How to complete this task: Copy out exactly the lines from the start of the data to the line containing "37: (617, 349, 0.55)". Include both.
---- Given information
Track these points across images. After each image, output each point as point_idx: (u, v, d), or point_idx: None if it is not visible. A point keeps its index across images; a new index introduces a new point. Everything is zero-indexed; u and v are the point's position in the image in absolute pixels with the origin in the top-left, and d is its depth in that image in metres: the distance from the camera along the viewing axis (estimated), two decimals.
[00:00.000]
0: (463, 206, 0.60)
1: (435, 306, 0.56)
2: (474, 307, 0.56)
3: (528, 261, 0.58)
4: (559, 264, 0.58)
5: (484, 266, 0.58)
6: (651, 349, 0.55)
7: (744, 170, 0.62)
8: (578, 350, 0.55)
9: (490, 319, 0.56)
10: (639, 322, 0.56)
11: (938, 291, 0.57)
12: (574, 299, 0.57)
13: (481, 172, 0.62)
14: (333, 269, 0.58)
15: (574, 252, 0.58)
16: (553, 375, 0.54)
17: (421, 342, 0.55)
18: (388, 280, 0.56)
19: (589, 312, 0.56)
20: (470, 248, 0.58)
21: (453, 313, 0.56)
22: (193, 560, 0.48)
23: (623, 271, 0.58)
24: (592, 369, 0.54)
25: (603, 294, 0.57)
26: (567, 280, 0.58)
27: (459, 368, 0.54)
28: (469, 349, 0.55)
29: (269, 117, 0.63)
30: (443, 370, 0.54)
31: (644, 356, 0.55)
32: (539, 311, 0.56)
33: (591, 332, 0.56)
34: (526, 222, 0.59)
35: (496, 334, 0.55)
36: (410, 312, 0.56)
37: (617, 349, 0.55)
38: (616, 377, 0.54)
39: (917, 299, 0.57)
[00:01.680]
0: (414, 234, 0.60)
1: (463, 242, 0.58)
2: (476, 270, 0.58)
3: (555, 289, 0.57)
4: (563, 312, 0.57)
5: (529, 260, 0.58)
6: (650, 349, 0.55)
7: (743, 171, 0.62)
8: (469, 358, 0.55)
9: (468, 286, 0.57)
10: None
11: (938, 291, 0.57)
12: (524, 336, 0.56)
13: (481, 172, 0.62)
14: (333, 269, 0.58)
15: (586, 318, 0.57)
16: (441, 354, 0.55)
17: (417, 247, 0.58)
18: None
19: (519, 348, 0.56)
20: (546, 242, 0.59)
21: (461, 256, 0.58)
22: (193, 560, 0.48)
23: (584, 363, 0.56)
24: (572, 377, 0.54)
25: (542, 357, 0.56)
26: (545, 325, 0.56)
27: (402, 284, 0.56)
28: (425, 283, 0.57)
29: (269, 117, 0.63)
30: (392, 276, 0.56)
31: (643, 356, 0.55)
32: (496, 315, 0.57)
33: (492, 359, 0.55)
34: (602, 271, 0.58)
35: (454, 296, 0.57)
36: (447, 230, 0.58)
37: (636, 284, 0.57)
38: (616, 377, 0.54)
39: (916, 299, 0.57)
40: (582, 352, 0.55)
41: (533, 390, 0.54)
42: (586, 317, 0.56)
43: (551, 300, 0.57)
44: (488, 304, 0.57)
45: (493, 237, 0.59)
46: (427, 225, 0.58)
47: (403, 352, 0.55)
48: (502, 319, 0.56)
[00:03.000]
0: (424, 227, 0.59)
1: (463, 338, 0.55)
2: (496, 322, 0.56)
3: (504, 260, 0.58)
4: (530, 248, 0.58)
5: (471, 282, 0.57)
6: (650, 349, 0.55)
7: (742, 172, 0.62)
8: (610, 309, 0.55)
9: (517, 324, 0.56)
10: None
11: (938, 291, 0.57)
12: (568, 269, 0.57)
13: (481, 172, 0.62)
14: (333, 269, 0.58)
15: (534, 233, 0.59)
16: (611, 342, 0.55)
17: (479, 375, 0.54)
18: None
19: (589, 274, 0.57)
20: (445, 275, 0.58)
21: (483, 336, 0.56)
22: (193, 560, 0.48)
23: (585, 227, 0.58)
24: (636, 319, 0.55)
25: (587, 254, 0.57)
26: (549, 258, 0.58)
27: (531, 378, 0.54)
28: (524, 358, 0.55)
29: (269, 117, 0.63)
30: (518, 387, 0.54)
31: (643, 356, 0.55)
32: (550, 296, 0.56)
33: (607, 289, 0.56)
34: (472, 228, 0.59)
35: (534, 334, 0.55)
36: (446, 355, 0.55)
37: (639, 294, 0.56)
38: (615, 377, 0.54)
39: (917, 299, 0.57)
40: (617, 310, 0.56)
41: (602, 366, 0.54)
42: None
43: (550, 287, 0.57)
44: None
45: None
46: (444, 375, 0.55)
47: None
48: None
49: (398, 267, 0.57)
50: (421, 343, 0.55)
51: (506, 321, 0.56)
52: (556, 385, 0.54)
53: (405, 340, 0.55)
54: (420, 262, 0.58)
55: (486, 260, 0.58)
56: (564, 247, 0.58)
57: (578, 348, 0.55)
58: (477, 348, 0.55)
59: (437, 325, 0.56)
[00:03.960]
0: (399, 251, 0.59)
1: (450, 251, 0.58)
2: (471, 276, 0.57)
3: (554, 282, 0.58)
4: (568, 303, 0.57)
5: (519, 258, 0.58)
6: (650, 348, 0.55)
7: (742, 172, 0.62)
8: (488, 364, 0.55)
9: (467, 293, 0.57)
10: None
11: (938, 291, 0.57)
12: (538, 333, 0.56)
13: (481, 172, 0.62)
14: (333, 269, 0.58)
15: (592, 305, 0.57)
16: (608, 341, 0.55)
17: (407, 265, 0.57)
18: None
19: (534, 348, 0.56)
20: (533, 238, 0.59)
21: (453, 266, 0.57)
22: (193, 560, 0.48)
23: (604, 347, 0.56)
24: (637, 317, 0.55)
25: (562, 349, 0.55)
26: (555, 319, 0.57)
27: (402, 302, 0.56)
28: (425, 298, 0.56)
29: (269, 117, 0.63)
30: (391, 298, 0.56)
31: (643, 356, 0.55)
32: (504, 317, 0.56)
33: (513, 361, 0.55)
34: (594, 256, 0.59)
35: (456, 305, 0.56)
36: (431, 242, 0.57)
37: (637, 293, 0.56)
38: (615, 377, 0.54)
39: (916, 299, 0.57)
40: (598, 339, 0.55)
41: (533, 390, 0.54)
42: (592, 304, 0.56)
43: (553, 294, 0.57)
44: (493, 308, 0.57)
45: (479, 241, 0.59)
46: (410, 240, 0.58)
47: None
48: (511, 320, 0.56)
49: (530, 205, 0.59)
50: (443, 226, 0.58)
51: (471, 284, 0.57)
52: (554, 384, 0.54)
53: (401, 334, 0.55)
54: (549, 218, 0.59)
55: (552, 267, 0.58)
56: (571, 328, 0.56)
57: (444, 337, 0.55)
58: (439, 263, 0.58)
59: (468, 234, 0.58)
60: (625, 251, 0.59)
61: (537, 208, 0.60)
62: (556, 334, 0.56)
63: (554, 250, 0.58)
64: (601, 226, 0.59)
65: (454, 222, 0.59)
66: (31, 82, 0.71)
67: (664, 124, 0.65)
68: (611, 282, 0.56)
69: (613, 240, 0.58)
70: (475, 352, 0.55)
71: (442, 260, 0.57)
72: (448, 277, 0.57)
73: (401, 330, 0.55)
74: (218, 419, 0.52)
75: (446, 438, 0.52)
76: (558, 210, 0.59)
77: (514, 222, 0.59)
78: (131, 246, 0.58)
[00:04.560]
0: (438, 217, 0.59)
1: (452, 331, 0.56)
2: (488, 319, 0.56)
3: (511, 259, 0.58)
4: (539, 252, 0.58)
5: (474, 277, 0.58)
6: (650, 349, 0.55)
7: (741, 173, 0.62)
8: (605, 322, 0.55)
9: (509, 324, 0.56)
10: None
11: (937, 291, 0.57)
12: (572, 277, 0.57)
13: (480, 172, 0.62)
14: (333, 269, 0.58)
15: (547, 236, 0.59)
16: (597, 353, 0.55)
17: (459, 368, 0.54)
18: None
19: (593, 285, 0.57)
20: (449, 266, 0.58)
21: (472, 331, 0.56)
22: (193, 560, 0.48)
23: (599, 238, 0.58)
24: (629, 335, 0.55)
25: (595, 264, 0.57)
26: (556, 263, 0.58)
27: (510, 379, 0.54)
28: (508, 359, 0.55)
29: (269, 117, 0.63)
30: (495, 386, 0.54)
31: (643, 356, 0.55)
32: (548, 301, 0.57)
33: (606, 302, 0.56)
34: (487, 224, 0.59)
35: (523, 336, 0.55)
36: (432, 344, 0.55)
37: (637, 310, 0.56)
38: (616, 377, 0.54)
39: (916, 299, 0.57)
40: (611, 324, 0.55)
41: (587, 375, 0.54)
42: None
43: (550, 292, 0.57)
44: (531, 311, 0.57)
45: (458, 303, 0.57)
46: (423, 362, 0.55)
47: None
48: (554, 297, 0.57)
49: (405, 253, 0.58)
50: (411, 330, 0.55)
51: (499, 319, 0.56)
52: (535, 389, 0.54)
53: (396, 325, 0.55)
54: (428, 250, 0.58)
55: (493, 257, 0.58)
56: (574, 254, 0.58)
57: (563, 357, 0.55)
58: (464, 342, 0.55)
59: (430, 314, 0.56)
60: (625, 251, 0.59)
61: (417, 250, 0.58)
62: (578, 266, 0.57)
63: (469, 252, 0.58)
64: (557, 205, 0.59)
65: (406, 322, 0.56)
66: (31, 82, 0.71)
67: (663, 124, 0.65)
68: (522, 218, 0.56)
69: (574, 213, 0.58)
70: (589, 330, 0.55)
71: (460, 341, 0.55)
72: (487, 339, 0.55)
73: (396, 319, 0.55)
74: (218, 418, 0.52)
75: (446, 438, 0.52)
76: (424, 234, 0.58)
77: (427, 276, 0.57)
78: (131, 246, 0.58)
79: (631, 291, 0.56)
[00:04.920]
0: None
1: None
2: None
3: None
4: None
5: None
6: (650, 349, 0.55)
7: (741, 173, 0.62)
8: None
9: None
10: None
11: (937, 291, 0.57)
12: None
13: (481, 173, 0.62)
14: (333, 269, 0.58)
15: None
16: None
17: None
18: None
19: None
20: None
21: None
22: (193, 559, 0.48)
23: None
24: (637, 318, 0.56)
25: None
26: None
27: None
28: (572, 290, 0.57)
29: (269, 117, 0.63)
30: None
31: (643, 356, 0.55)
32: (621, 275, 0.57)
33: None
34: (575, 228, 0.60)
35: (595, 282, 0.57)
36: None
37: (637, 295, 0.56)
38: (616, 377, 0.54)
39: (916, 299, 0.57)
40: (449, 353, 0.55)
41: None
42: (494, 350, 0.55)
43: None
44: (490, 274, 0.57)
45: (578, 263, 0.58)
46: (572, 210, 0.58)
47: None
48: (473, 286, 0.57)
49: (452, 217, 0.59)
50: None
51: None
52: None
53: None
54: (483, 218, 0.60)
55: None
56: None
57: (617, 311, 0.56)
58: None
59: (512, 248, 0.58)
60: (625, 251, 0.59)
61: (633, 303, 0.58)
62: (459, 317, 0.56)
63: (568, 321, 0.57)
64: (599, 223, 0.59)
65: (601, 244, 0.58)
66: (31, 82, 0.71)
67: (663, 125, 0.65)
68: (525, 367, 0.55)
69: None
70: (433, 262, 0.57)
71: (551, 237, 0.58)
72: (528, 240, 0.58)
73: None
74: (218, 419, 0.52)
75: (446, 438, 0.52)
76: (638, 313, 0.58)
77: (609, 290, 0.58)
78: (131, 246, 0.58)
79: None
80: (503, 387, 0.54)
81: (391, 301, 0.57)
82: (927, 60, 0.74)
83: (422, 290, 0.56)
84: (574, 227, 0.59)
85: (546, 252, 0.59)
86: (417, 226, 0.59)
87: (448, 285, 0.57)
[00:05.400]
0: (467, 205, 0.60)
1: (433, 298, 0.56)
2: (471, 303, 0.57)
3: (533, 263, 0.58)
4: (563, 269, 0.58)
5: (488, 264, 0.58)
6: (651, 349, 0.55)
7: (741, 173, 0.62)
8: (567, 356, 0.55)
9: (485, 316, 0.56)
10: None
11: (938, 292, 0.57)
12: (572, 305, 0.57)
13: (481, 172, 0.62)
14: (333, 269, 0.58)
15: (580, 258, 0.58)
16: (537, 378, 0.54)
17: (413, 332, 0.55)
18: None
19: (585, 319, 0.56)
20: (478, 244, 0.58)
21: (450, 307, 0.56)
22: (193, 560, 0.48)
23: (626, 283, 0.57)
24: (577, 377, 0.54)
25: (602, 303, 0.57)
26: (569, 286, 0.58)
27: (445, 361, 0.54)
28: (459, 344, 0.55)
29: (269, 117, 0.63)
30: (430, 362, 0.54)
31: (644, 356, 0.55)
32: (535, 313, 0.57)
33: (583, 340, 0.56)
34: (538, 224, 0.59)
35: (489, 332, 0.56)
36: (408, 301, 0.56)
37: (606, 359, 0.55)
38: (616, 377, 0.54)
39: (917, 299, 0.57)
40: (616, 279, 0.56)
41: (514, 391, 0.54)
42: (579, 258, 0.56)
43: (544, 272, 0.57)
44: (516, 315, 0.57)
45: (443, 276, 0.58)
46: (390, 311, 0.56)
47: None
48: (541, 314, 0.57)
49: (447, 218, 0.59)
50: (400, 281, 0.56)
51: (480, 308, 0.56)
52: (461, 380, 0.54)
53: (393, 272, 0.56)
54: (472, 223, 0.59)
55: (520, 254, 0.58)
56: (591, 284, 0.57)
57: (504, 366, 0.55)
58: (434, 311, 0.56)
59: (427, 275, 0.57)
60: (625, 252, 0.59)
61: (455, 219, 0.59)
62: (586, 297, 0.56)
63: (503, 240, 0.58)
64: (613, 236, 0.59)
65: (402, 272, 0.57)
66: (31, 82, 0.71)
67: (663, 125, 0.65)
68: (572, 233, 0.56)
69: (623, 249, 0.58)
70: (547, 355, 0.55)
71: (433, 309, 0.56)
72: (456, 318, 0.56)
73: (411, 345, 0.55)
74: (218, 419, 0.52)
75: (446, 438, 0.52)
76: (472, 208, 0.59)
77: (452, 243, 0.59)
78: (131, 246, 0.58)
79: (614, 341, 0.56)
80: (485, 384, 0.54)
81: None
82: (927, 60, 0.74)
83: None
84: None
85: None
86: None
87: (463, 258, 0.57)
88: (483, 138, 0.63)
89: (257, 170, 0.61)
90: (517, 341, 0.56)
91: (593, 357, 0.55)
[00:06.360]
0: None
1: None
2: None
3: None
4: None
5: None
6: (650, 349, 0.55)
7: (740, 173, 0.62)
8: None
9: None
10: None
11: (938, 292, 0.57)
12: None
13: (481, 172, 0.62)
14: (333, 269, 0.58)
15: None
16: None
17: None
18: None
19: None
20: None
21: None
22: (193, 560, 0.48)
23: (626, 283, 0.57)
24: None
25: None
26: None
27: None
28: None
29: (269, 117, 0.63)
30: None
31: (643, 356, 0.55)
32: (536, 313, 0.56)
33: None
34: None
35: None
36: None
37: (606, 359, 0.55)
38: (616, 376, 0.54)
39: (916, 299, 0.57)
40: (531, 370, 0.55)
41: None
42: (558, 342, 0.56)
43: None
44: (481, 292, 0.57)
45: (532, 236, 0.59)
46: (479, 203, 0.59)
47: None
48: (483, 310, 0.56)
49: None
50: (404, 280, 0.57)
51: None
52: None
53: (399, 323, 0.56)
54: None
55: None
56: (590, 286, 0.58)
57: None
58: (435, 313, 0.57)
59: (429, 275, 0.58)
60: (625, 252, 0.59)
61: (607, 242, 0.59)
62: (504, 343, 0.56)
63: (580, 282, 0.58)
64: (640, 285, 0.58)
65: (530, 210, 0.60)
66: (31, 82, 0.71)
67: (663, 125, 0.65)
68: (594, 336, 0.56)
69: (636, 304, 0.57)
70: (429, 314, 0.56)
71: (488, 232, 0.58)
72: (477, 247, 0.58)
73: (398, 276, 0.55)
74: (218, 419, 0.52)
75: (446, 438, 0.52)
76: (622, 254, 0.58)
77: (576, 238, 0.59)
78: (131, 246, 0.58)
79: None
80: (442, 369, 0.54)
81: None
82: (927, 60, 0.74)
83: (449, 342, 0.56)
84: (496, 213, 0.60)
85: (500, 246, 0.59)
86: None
--------
Solution to the problem:
Track these points across images. After each image, output each point as point_idx: (u, v, d), or point_idx: None if it is not visible. A point keeps its index across images; a new index introduces a new point. Everything is zero-indexed; u and v are the point's position in the image in absolute pixels with the origin in the top-left, and d is its depth in that image in metres: the distance from the camera along the viewing axis (estimated), two decimals.
[00:00.000]
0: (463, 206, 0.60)
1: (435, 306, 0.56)
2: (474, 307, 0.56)
3: (528, 261, 0.58)
4: (559, 264, 0.58)
5: (484, 266, 0.58)
6: (651, 349, 0.55)
7: (744, 170, 0.62)
8: (578, 350, 0.55)
9: (490, 319, 0.56)
10: (639, 322, 0.56)
11: (938, 291, 0.57)
12: (574, 299, 0.57)
13: (481, 172, 0.62)
14: (333, 269, 0.58)
15: (574, 252, 0.58)
16: (553, 375, 0.54)
17: (421, 342, 0.55)
18: (388, 280, 0.56)
19: (589, 312, 0.56)
20: (470, 248, 0.58)
21: (453, 313, 0.56)
22: (193, 560, 0.48)
23: (623, 271, 0.58)
24: (592, 369, 0.54)
25: (603, 294, 0.57)
26: (567, 280, 0.58)
27: (459, 368, 0.54)
28: (469, 349, 0.55)
29: (269, 117, 0.63)
30: (443, 370, 0.54)
31: (644, 356, 0.55)
32: (539, 311, 0.56)
33: (591, 332, 0.56)
34: (526, 222, 0.59)
35: (496, 334, 0.55)
36: (410, 312, 0.56)
37: (617, 349, 0.55)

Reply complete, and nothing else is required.